How old were you when you found out mules were sterile hybrids?

I don’t ever remember not knowing.

Ooh, mixing wolves and dolphins must be tough. :slight_smile:

That’s what I returned to say, although I didn’t know about that specific example. But I’ve read that it’s not all that uncommon for female mules to get pregnant, if they aren’t kept from males of similar species (which they usually are) and that the fertility of male mules is not well understood because they are almost always castrated as colts.

I knew they were a hybrid very early on, probably around the same time I learned what horses and donkeys were.

I don’t remember when I first learned that they were sterile. I know I first understood why in Jr High biology classes, but I’m pretty sure I knew they were sterile before that.

The fellow was no great shakes as a teacher – often ill-informed, usually not open to engaging in dialogue, and in truth, a good deal less funny and witty than he fancied himself as being. On the Dope, he’d probably have been one of the site’s dimwits and figures of ridicule. After digesting his informational gem; I figured that he must mean it in terms of trying to match mule to mule, and getting no offspring (as per my bolding above) – it did occur to me that “breeding mules” could equally mean the necessary donkey-and-horse getting-together. Any attempt to voice this observation to our would-be comedian Mr. Burrell, would just have been blown off by him: it wouldn’t have been worth trying.

My family used to breed mules- they were out of the game by the time I was around, but one of the old mules was around- so I knew very early they couldn’t have babies. (Though I did know that there were very rare exceptions.)

Breeding the donkey and the mare is a very difficult thing, btw.
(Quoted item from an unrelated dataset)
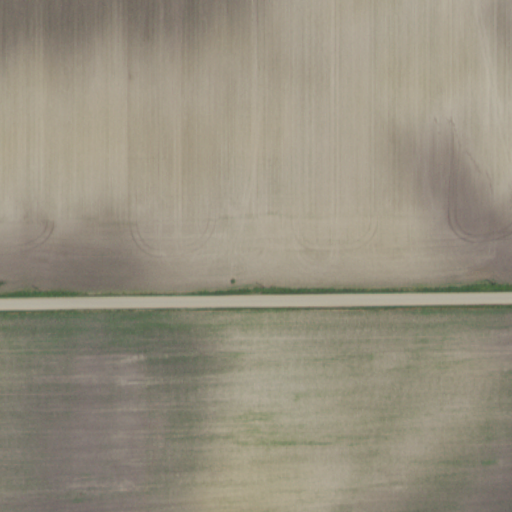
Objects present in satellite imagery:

I’ve never seen it done, but I know it takes some skill, wine, and a lot of Barry White music.

I was about 10 or 11. I believe I was watching the Beverly Hillbillies and Jed Clampett said something about someone buying a pair of breeding mules. My mother found that funny and I asked her why.
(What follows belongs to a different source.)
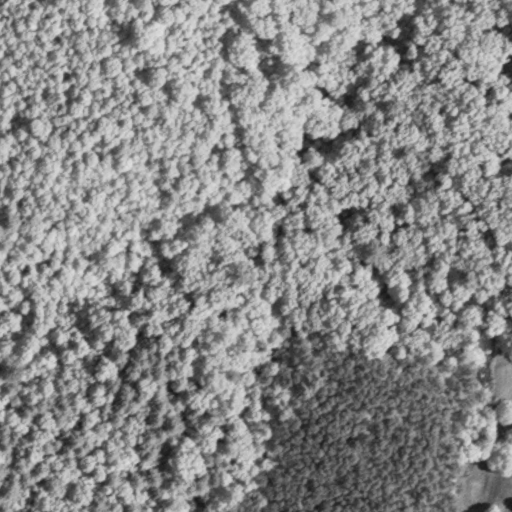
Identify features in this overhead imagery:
building: (510, 444)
Less than 10. I had a couple reading primer type books that were collections of stories and grade-school level science essays. One of them was about horses, donkeys, mules, zebras and other equines.

I must have been 10 and at summer camp. During horseback riding we always had lots of questions for the wranglers and I’m sure donkey and mule parentage came up then. It was when we also learned that when a mule farts half a dozen times in a row that Steve Stolje will laugh hard enough to fall off his horse.

Do you mind my asking, what country are you in? In the UK, “suffragette” is a pretty well-known word – “all over” I think – from the campaigners here a hundred years ago, and their doings (perhaps the film Mary Poppins has also helped with that). Were activists for women’s suffrage in the USA, also called “suffragettes” (I’m just curious)?

Well, I’m 68 and I just learned it. Not many mules in Maine and I don’t think Ronald Reagan ever mentioned it when he narrated for 20 mule team borax!:cool:

Heh. It also helps to use a taller than average donkey.

Around 12 - 13, during my standard geeky kid Asimov phase, from the Foundation book Nemo mentioned.

If it weren’t for that I’d probably still assume that mules are some type of donkey. Hey, I didn’t learn that only female mosquitoes bite until a couple of years ago.

In the U.S. “suffrage” is an archaic term that is pretty much reserved only for the women’s vote movement of the 19th and early 20th centuries. Other right-to-vote movements were called other things, like “enfranchisement” or simply “voting rights.”

Someone daydreaming that day in American History class might have missed hearing the term entirely.

Around 11 or so. I found it quite disconcerting. I thought a mule was a species of animal, just like a donkey or goat or whatever. And that little mules came from mama mules.

I’m American. I knew what women’s suffrage meant from the time I was youngish, but the suffragettes, with the arrests and the force feeding, that was news to me. Really, my knowledge of world history is very spotty, even UK history. Chances are, if it’s not in a movie, I know very little about it. I’ve learned more history from Doctor Who than I ever learned from Mrs. R’s 10th grade history class. Sad, I know.

Anyway, sorry to hijack.

Let’s see, I was in the back room of a dive bar, so I must have been at least 21.

Probably in high school biology
It’s not like I knew anything about mules or donkeys or horses anyway

I never lived on a farm

I think most of us – unless we specialised in history in our senior years at school – learned more history from informal sources, than we ever did in school ! That goes for me, very certainly.

I actually liked history when I was in school. It was my favorite class. But generally speaking all I learned was what was in the course curriculum. It wasn’t until after I had left school that I began reading history books just for pleasure.